EPAC and PKA allow cAMP dual control over DNA-PK nuclear translocation


Elaine Huston, Martin J. Lynch, Ahmed Mohamed, Daniel M. Collins, Elaine V. Hill, Ruth MacLeod, Eberhard Krause, George S. Baillie, and Miles D. Houslay


PNAS 2008; 105(35): 12791–12796.


Speaker:Uy-Lin Chen (陳玉霖)

Commentator: Wenya Huang, Ph. D. (黃溫雅 老師)

Date: 5/26 15:10 – 16:00


DNA-dependent protein kinase (DNA-PK) plays a central role in the DNA repair systems that are essential for the maintenance of chromosomal integrity. It can be regulated by PKA through three PKA phosphorylation sites while it can activate antiapoptotic PKB/Akt.  The translocation of DNA-PK between nuclear and cytoplasm is vital for its function. However, the regulation of DNA-PK trafficking mechanism remains unknown. Cyclic AMP (cAMP) is synthesized from adenylyl cyclase (AC) activation by Gas-containing G-protein- coupled receptors (GPCRs). cAMP is an important intracellular second messenger in cell communication, especially in response to hormone action. On the other hand, phosphodiesterases hydrolyze both cAMP and cGMP, thus regulating the intracellular cAMP and cGMP gradient.
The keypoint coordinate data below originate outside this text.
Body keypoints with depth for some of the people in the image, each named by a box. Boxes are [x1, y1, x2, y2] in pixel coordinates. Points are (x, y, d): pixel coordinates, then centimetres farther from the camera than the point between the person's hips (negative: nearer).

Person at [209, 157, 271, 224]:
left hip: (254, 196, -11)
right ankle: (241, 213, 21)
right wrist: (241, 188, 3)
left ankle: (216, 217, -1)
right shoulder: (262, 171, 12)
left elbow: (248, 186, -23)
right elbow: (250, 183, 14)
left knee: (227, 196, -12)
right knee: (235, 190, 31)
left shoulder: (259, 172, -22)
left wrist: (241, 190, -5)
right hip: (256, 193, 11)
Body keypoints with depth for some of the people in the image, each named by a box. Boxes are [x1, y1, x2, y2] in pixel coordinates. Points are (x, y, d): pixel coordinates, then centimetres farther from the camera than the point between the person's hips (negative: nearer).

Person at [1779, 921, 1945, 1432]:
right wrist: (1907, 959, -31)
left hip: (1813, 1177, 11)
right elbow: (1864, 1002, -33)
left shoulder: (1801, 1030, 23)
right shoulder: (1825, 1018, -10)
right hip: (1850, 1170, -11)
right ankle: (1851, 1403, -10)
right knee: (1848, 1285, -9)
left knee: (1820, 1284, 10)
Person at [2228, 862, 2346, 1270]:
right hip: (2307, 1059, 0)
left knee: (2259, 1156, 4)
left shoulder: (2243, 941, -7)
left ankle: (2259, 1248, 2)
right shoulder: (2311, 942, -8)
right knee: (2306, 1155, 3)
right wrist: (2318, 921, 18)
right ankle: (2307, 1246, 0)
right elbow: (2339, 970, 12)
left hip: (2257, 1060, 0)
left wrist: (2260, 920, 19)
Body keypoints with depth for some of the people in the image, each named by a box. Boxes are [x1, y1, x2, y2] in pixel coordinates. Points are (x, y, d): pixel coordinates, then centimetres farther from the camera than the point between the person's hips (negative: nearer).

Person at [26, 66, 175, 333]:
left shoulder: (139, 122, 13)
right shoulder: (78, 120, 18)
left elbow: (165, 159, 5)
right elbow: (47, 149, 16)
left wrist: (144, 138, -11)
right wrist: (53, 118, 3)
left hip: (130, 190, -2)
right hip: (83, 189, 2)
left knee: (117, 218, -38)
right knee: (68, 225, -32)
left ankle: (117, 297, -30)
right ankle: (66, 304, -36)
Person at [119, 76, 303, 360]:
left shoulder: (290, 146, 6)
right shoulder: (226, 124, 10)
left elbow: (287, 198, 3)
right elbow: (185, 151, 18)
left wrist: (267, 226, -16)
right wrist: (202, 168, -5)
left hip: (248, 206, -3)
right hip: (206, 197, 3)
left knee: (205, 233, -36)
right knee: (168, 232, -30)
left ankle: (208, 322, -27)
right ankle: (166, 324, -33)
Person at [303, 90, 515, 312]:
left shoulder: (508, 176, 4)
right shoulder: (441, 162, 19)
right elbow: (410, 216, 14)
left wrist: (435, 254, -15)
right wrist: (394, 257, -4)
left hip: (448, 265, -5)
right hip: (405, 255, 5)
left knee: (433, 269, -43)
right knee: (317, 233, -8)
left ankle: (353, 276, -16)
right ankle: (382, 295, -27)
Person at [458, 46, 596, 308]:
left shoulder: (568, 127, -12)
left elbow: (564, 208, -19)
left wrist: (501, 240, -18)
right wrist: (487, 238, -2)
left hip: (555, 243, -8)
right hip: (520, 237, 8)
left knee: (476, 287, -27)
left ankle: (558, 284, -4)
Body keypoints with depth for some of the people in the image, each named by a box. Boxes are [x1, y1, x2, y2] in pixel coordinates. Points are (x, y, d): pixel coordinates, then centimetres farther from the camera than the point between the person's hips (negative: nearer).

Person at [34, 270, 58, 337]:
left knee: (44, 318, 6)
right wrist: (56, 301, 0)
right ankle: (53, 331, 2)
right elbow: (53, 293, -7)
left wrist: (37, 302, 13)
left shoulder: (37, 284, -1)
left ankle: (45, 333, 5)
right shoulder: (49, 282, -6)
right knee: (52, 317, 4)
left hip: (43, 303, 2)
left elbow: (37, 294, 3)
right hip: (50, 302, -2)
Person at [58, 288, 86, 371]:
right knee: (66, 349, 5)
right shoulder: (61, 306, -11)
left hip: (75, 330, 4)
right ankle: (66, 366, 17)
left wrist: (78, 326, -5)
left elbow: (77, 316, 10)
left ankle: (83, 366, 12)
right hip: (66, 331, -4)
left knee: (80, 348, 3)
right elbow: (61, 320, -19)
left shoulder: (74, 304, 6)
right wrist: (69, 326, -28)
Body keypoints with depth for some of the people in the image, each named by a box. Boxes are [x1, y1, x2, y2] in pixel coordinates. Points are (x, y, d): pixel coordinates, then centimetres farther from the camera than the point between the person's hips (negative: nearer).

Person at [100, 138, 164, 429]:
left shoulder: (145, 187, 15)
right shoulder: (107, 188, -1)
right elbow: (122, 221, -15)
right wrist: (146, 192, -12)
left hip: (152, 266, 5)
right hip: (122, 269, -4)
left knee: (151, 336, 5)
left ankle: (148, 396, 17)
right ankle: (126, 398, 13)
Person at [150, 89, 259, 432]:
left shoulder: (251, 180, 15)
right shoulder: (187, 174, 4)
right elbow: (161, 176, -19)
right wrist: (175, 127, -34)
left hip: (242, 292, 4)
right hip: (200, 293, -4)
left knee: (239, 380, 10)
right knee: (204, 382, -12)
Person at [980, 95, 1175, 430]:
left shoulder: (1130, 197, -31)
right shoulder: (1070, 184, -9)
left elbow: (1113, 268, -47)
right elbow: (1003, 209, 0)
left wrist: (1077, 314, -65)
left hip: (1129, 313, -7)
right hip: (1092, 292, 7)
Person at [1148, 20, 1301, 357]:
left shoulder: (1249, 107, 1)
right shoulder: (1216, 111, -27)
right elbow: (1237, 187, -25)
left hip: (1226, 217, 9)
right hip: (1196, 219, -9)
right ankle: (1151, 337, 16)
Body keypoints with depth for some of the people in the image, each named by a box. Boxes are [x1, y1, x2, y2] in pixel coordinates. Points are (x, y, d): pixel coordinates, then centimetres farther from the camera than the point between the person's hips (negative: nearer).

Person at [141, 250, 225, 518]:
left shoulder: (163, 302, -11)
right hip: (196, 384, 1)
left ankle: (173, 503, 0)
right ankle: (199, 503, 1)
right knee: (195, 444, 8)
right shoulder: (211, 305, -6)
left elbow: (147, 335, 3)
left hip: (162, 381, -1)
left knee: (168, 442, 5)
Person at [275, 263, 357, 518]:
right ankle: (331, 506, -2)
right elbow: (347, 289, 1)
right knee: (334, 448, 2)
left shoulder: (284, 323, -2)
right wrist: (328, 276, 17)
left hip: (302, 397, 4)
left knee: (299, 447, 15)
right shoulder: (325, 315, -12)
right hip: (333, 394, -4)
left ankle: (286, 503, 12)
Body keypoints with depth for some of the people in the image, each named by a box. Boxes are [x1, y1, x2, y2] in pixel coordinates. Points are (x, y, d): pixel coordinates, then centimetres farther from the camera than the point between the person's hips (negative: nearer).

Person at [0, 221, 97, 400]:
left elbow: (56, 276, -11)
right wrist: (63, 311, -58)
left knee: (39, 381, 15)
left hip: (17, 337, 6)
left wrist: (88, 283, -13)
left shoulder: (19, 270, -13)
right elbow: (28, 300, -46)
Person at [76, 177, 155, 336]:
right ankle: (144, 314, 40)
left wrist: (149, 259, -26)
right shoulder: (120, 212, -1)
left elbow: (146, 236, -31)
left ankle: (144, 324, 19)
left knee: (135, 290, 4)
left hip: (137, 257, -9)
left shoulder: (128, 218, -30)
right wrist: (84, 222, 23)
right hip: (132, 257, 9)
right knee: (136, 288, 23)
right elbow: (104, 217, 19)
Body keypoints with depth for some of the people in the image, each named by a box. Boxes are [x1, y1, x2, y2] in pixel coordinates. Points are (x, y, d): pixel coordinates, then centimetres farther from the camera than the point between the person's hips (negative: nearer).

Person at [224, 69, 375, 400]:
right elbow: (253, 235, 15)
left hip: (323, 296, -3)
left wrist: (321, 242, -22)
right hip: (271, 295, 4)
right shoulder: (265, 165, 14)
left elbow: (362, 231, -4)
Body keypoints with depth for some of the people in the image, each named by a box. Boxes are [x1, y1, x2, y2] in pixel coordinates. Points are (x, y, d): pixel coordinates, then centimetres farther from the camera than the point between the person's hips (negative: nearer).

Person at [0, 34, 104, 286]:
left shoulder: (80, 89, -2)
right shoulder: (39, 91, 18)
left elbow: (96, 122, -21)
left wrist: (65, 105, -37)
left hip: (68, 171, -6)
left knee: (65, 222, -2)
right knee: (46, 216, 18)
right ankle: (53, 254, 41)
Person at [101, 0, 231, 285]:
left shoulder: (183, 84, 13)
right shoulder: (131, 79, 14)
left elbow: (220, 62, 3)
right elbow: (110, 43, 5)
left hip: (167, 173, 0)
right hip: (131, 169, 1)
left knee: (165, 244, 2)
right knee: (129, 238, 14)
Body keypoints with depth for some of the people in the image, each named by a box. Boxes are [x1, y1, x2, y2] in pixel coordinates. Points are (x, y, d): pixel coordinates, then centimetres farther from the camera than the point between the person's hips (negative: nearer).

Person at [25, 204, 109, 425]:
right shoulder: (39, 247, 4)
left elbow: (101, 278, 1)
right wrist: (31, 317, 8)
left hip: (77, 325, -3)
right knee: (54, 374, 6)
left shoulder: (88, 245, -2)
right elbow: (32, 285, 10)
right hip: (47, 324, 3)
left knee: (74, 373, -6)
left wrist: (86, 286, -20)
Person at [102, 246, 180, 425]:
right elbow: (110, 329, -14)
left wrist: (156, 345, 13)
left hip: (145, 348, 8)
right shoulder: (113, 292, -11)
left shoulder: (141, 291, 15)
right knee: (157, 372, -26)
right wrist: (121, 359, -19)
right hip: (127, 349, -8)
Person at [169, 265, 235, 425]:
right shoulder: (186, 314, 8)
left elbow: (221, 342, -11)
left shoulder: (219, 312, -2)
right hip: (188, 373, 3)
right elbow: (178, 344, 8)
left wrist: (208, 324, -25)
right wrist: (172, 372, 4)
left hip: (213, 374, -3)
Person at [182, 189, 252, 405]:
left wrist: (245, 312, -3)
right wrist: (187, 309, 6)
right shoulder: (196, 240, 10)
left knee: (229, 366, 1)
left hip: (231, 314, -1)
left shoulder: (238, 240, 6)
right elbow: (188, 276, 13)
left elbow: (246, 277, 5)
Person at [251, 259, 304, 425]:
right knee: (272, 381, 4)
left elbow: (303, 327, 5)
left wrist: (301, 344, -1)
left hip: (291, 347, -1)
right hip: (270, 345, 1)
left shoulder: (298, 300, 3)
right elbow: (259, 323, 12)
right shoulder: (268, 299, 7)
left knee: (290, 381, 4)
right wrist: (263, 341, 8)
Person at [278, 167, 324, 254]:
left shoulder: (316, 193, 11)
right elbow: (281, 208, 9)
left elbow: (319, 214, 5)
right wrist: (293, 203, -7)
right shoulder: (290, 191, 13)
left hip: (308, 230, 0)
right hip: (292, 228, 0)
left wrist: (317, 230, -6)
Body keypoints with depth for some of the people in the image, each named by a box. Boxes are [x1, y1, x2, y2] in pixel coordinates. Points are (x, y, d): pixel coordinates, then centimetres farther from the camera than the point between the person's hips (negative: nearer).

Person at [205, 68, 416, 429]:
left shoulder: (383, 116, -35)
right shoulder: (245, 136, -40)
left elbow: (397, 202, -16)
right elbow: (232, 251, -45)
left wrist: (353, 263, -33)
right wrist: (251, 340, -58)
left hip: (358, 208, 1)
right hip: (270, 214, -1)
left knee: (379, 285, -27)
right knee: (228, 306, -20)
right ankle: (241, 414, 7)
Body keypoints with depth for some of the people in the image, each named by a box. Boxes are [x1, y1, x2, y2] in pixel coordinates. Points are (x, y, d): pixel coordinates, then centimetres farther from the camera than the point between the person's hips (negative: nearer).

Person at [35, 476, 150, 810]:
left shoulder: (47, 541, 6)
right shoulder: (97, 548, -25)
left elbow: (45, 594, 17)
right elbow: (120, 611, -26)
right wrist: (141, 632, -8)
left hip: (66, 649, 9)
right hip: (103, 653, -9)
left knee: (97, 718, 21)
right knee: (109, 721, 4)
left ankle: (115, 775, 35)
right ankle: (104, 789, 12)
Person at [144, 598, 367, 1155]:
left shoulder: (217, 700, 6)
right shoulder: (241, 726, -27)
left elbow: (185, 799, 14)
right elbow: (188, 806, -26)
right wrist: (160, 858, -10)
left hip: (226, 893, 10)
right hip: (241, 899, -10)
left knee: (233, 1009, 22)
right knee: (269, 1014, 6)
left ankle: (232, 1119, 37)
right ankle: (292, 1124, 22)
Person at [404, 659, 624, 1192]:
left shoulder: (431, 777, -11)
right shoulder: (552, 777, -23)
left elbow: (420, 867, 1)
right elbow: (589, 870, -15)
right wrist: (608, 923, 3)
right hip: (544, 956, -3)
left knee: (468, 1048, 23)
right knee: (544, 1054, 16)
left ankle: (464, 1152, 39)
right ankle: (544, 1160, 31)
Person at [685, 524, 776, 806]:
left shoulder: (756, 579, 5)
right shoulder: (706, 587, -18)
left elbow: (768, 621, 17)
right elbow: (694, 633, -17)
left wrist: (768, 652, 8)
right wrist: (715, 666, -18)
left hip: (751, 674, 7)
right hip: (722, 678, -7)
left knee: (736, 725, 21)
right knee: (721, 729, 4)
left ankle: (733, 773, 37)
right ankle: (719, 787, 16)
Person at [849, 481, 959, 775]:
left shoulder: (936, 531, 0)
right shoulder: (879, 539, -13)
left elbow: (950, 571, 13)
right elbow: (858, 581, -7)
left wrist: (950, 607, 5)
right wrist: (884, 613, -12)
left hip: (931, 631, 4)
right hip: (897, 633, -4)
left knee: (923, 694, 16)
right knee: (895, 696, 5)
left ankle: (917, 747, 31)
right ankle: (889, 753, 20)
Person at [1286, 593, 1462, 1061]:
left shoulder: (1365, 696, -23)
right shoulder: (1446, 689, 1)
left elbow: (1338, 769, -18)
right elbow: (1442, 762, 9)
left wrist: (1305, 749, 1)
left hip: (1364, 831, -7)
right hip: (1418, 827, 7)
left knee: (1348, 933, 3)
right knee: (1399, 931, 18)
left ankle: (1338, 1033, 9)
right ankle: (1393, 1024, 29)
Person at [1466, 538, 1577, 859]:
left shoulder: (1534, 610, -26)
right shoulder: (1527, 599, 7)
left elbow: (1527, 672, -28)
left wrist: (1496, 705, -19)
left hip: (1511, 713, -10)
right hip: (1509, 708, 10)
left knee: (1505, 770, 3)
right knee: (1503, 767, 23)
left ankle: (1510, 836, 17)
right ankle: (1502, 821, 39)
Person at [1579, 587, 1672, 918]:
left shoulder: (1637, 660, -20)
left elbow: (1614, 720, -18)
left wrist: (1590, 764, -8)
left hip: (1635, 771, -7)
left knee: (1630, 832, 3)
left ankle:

Moreover, PED4 plays a major role of inactivating cAMP and confers isoform-specific targeting to distinct intracellular site in HEK-B2 cells. The author observed that adenylyl cyclase activator forskolin causes a dramatic translocation of DNA-PK to the cytoplasm. Further study revealed that cAMP has dual control role between PKA and EPAC in the regulation of DNA-PK trafficking. They found that EPAC is coupled to Rap2-dependent nuclear exit of DNA-PK leading to PKA/Akt phosphorylation at Ser-473. However, PKA antagonizes EPAC action by promoting DNA-PK nuclear entry through the phosphorylation of DNA-PK at Ser-1790. This study provides evidence for a compartmentalized regulatory system of cAMP modulation and how this system regulates DNA-PK trafficking between cytoplasm and nucleus.